** Data excerpts follows **
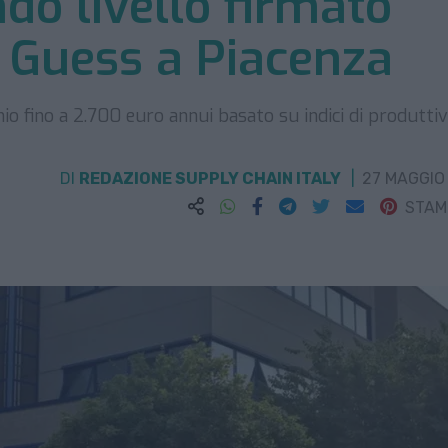
do livello firmato
di Guess a Piacenza
io fino a 2.700 euro annui basato su indici di produttiv
DI
REDAZIONE SUPPLY CHAIN ITALY
27 MAGGIO
STA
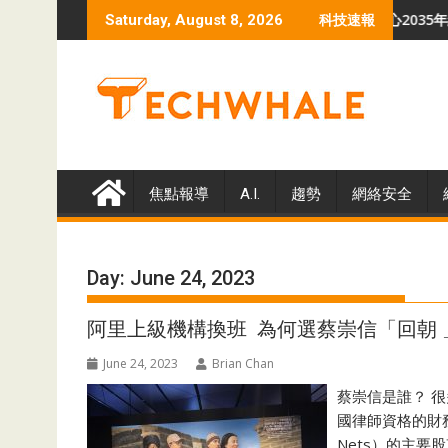
Skip
巴揭示VoidLink勒索軟件危機
羅蘭貝格預測 全球數據中心2035年總容量升至
Saturday, August 8, 2026
科技速報
to
content
焦點報導
A.I.
趨勢
網絡安全
Day:
June 24, 2023
阿里上級機構換班 為何選蔡崇信「回朝 
June 24, 2023
Brian Chan
蔡崇信是誰？ 
國律師資格的財務高
Nets）的主要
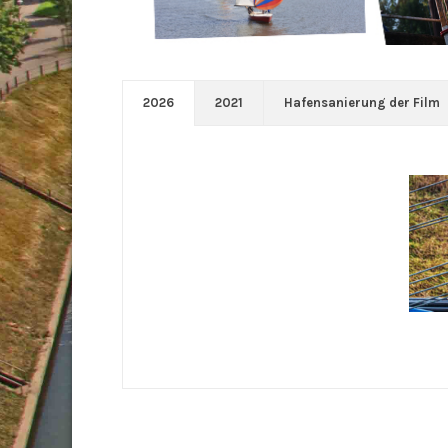
2026
2021
Hafensanierung der Film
** End of Data excerpts **
# Work request
Could you repeat all of the material exactly? Pictures should not be copied.

# Solution
do livello firmato
di Guess a Piacenza
io fino a 2.700 euro annui basato su indici di produttiv
DI
REDAZIONE SUPPLY CHAIN ITALY
27 MAGGIO
STA
Skip
巴揭示VoidLink勒索軟件危機
羅蘭貝格預測 全球數據中心2035年總容量升至
Saturday, August 8, 2026
科技速報
to
content
焦點報導
A.I.
趨勢
網絡安全
Day:
June 24, 2023
阿里上級機構換班 為何選蔡崇信「回朝 
June 24, 2023
Brian Chan
蔡崇信是誰？ 
國律師資格的財務高
Nets）的主要
2026
2021
Hafensanierung der Film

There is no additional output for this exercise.